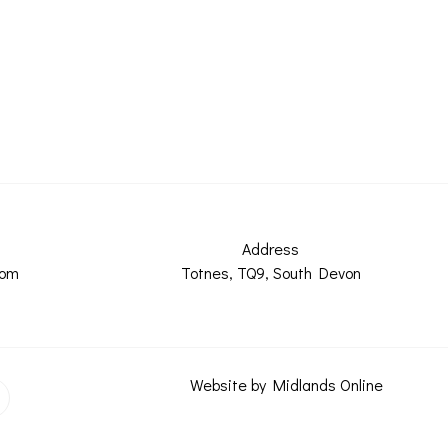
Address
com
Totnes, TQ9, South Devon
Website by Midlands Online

——————

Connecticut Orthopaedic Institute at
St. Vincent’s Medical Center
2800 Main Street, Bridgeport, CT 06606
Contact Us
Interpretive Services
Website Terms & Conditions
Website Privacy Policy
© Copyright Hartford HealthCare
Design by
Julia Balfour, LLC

——————

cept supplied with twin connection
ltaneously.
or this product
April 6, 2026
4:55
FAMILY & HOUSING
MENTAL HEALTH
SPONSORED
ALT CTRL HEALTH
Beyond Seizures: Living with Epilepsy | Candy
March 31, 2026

——————

## [EXERCISE BRIEF]
Swap "Contact Us" for "Get in Touch" in the lines between the one holding "Connecticut Orthopaedic Institute at" and the one holding "Julia Balfour, LLC", inclusive. Return only those lines, with nothing else changed.

## [TASK SOLUTION]
Connecticut Orthopaedic Institute at
St. Vincent’s Medical Center
2800 Main Street, Bridgeport, CT 06606
Get in Touch
Interpretive Services
Website Terms & Conditions
Website Privacy Policy
© Copyright Hartford HealthCare
Design by
Julia Balfour, LLC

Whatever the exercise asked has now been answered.